Mental health crisis center: Butler Co. officials explore best practices

Butler County is working toward creating an emergency mental health crisis stabilization center at the now vacant county nursing home and have been exploring best practices nationwide that could cost $7 million.

Over the past several years there have been many conversations about what such a center would provide. Early on it was being called a “drop-off” center for the homeless people who experienced a psychotic incident or caused a drug-induced disturbance so police wouldn’t have to take them to jail.

The person would stay from 3 to 5 days and Medicaid would cover the bulk of treatment costs.

More recently the definition has been expanded to a place where police and family members can take people with mental illness who are having an episode.

Scott Rasmus, executive director of the Butler County Mental Health and Addiction Recovery Services Board, has studied five models so far, two in North Carolina, two in Ohio and one in Oregon. Based on those models he is estimating a Butler County facility could cost $6 million to $7 million to operate, which is up from the original price of $5 million to $6 million.

He and Commissioner Cindy Carpenter visited two facilities in North Carolina last week that are considered “best practices” models.

Carpenter said one of the best practices she learned on the visit is who utilizes the centers.
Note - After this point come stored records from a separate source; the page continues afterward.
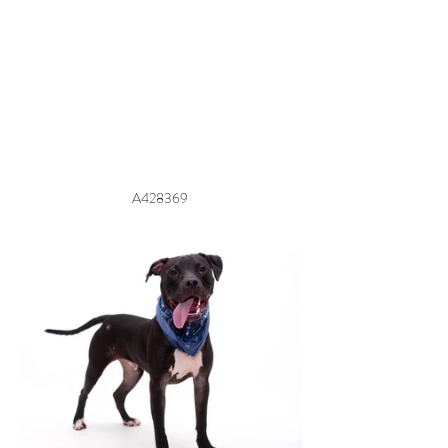
A428369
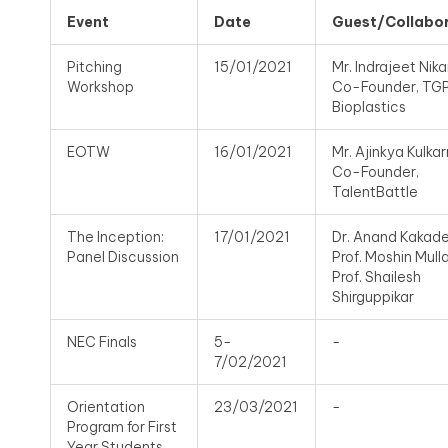
Event
Date
Guest/Collabo
Pitching
15/01/2021
Mr. Indrajeet Nik
Workshop
Co-Founder, TG
Bioplastics
EOTW
16/01/2021
Mr. Ajinkya Kulkarn
Co-Founder,
TalentBattle
The Inception:
17/01/2021
Dr. Anand Kakade
Panel Discussion
Prof. Moshin Mulla
Prof. Shailesh
Shirguppikar
NEC Finals
5-
-
7/02/2021
Orientation
23/03/2021
-
Program for First
Year Students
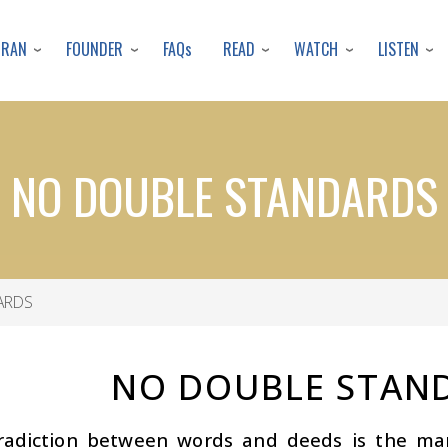
Skip
to
URAN
FOUNDER
READ
WATCH
LISTEN
FAQs
main
content
NO DOUBLE STANDARDS
ARDS
NO DOUBLE STAN
radiction between words and deeds is the mark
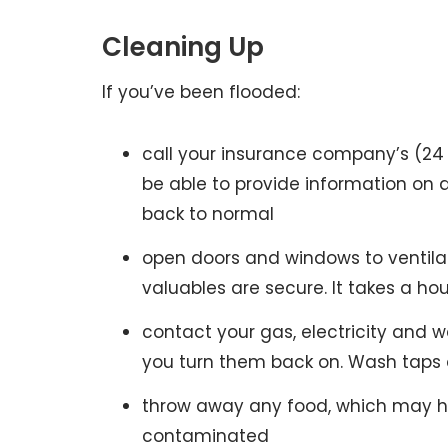
Cleaning Up
If you’ve been flooded:
call your insurance company’s (24 
be able to provide information on d
back to normal
open doors and windows to ventila
valuables are secure. It takes a ho
contact your gas, electricity and
you turn them back on. Wash taps 
throw away any food, which may ha
contaminated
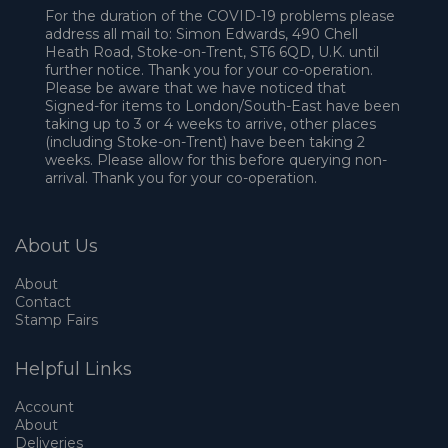
For the duration of the COVID-19 problems please
address all mail to: Simon Edwards, 490 Chell
Heath Road, Stoke-on-Trent, ST6 6QD, U.K. until
further notice. Thank you for your co-operation.
Please be aware that we have noticed that
Signed-for items to London/South-East have been
taking up to 3 or 4 weeks to arrive, other places
(including Stoke-on-Trent) have been taking 2
weeks. Please allow for this before querying non-
arrival. Thank you for your co-operation.
About Us
About
Contact
Stamp Fairs
Helpful Links
Account
About
Deliveries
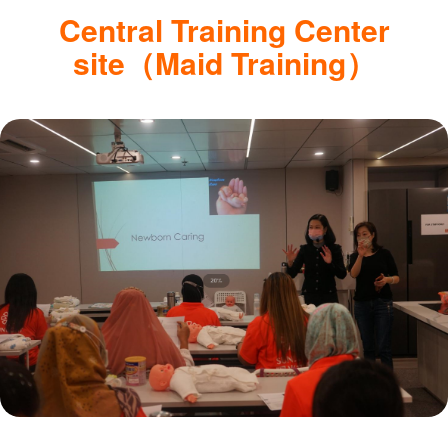
Central Training Center
site（Maid Training）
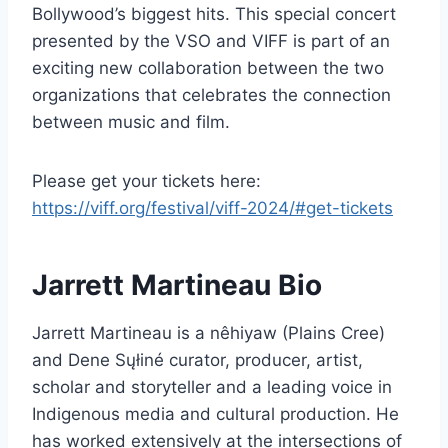
Bollywood’s biggest hits. This special concert
presented by the VSO and VIFF is part of an
exciting new collaboration between the two
organizations that celebrates the connection
between music and film.
Please get your tickets here:
https://viff.org/festival/viff-2024/#get-tickets
Jarrett Martineau Bio
Jarrett Martineau is a nêhiyaw (Plains Cree)
and Dene Sųłiné curator, producer, artist,
scholar and storyteller and a leading voice in
Indigenous media and cultural production. He
has worked extensively at the intersections of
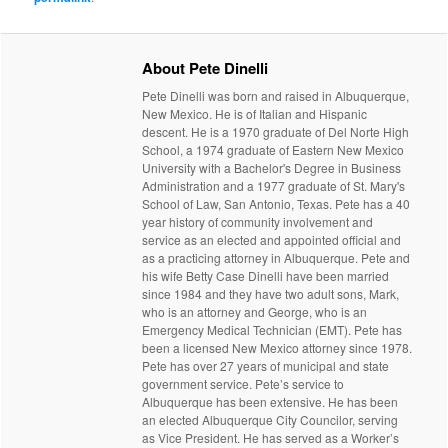
About Pete Dinelli
Pete Dinelli was born and raised in Albuquerque,
New Mexico. He is of Italian and Hispanic
descent. He is a 1970 graduate of Del Norte High
School, a 1974 graduate of Eastern New Mexico
University with a Bachelor's Degree in Business
Administration and a 1977 graduate of St. Mary's
School of Law, San Antonio, Texas. Pete has a 40
year history of community involvement and
service as an elected and appointed official and
as a practicing attorney in Albuquerque. Pete and
his wife Betty Case Dinelli have been married
since 1984 and they have two adult sons, Mark,
who is an attorney and George, who is an
Emergency Medical Technician (EMT). Pete has
been a licensed New Mexico attorney since 1978.
Pete has over 27 years of municipal and state
government service. Pete’s service to
Albuquerque has been extensive. He has been
an elected Albuquerque City Councilor, serving
as Vice President. He has served as a Worker’s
“I asked where do the referrals come from for the larger facility that’s serving Durham,” she said. “They come from homeless shelters, police drop-offs, hospitals, walk-ins, other facilities, group homes, their mobile crisis team and sometimes individuals just come in the door and have someone to talk to but don’t stay there. I think that’s the mix we’ll likely mirror.”
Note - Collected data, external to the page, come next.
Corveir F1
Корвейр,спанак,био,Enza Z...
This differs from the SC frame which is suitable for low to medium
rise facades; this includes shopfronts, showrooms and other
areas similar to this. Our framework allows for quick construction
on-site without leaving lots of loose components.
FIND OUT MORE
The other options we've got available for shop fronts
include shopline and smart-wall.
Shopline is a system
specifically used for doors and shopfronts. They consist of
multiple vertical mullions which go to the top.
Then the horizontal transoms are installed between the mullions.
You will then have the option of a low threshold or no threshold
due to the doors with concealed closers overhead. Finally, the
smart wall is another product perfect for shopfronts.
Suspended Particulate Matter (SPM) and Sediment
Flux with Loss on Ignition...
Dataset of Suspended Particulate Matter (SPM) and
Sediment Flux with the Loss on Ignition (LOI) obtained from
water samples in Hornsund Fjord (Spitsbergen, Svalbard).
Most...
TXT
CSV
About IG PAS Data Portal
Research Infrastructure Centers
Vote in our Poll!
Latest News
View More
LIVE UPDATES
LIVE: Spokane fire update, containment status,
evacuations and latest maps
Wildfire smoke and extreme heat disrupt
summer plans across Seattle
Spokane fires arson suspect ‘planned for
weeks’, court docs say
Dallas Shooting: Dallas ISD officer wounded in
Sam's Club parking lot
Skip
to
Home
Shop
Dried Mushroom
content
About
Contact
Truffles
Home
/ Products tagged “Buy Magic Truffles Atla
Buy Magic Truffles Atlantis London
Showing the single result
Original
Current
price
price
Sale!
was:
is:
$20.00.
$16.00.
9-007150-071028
The commissioners have allocated $3 million of their American Rescue Plan Act dollars to the effort. Rasmus said they have applied to the state department for mental health and addiction for $750,000 to put toward capital costs for the project and his board would be required to match that amount if they get the grant.
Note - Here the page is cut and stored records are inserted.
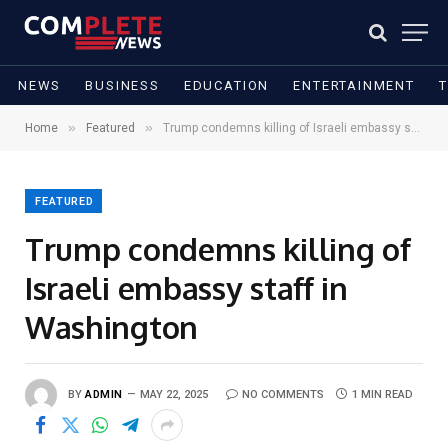
NEWS
BUSINESS
EDUCATION
ENTERTAINMENT
»
»
Home
Featured
Trump condemns killing of Israeli embassy staff in Washington
FEATURED
Trump condemns killing of
Israeli embassy staff in
Washington
BY
ADMIN
MAY 22, 2025
NO COMMENTS
1 MIN READ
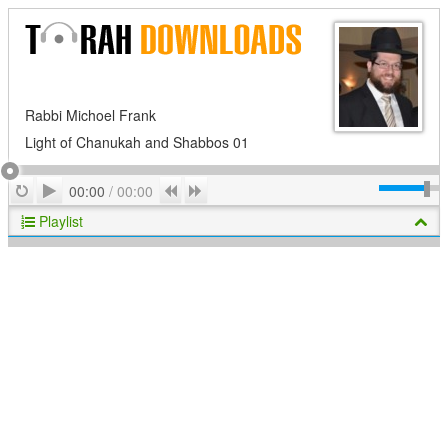
Rabbi Michoel Frank
Light of Chanukah and Shabbos 01
Play
Repeat
Previous
Next
00:00
/
00:00
Playlist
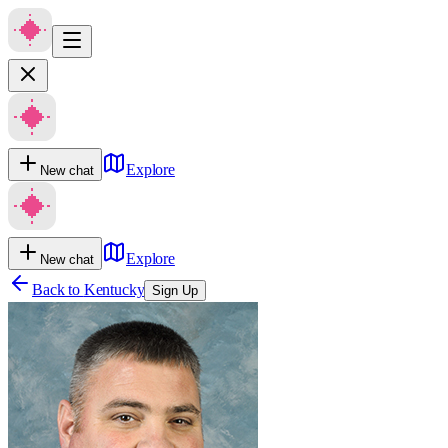
Explore
New chat
Explore
New chat
Back to
Kentucky
Sign Up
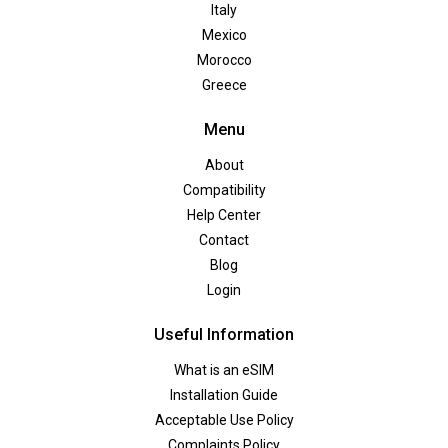
Italy
Mexico
Morocco
Greece
Menu
About
Compatibility
Help Center
Contact
Blog
Login
Useful Information
What is an eSIM
Installation Guide
Acceptable Use Policy
Complaints Policy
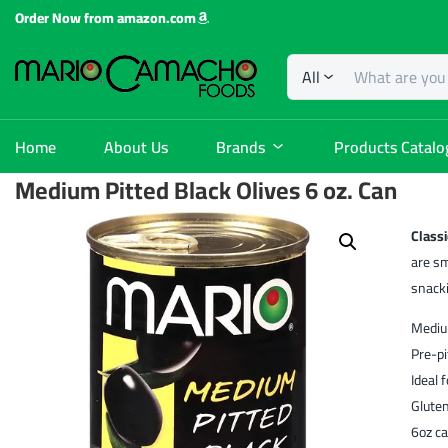
Order Now from amazon.com
All
Home
About Us
Brands
Products Catalo
Medium Pitted Black Olives 6 oz. Can
Classi
are sm
snack
Medium
Pre-pi
Ideal 
Glute
6oz ca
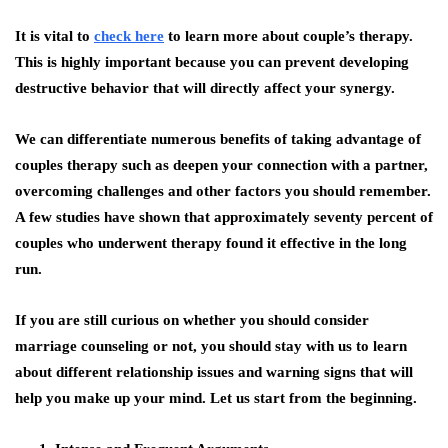
It is vital to
check here
to learn more about couple’s therapy.
This is highly important because you can prevent developing
destructive behavior that will directly affect your synergy.
We can differentiate numerous benefits of taking advantage of
couples therapy such as deepen your connection with a partner,
overcoming challenges and other factors you should remember.
A few studies have shown that approximately seventy percent of
couples who underwent therapy found it effective in the long
run.
If you are still curious on whether you should consider
marriage counseling or not, you should stay with us to learn
about different relationship issues and warning signs that will
help you make up your mind. Let us start from the beginning.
He said until he gets an architect’s evaluation of the Care Facility he won’t know what the capital costs will be. Commissioner Don Dixon told the Journal-News he expects their ARPA money to largely pay to transform part of the nursing home.

“Ours is just in anticipation of the sticks and bricks and building changes and stuff like that mostly,” Dixon said. “Some for the start-up but most of it’s probably going to go to the renovation.”

As for ongoing costs at the two North Carolina centers, the one in Durham County — it serves about 250 people a month — costs $7 to $8 million a year to run and the other smaller one in the city of Henderson costs $3 million to $3.5 million annually.

The pair said the funding models in North Carolina are much different because they don’t have Medicaid expansion there, the police and hospitals also contribute financially to the centers.

“It’s interesting that their sheriff’s office and their hospitals provide some funding, because they believe they are diverting individuals from the jail and the hospital emergency rooms,” Carpenter said. “I don’t think it’s a large percentage of their budget but it is a contribution. I don’t know that that would save us any money, it’s sort of the same pot of money.”

Rasmus is finalizing a request for proposals that is expected to be released next month. At this point he favors adopting the North Carolina model.

Rasmus said both facilities have communal space with 23-hour observation chairs as well as longer term treatment rooms. After patients are stabilized in the observation area they are either referred out for wraparound services or admitted for two to five days for further in-house treatment.

“It treats clients in an open area to address their crisis needs but also to allow them to socialize with one another without any walls and that helps because of the socialization piece, they get maybe some support, some suggestions from each other on resources,” Rasmus said.

“It’s a combination of being able to observe everybody from a nurses station where you can look out on all these chair rather than look in the rooms. Then the socialization piece and the resource piece. So it works for the staffing and eyes on site and it works for the clients too.”

Carpenter said she wants to explore models that extend the stay beyond five days to offer “a continuum of care” but that could require touring more facilities. Rasmus said there are models that keep clients up to a month

Dixon said he was on a Zoom call with the Oregon facility where people are only there for an average of eight hours and then are sent out for wraparound services. He said “it’s going to have to be a design build here.”

“We’re going to have to open it on a small scale, test it, see what the results are and then see where the savings are...,” Dixon said he hasn’t discussed his idea with anyone yet but “my anticipation how it will start is small as a test prototype and see how it works and we’ll build off of that.”

As far as getting financial help from law enforcement agencies and hospitals like North Carolina does Dixon said that is an avenue to explore, not from the sheriff because his operation is funded by the county general fund but possibly other law enforcement agencies and hospitals.

“I think if it works the hospitals ought to have some interest, I do, as well as some others,” Dixon said. “Whoever uses it, kind of user pay as you go, but as different police entities use it and the life squads use it, we’ll have to figure out where the savings are and somebody is going to have to make some contributions back.”

Rasmus said they can get Medicaid reimbursement for about half the cost to run the facility, but there are efforts now being made to expand Medicaid covered services and episode rates and “if enhanced Medicaid gets endorsed in Ohio it could go up to like 80, 85, 90% covered by Medicaid.”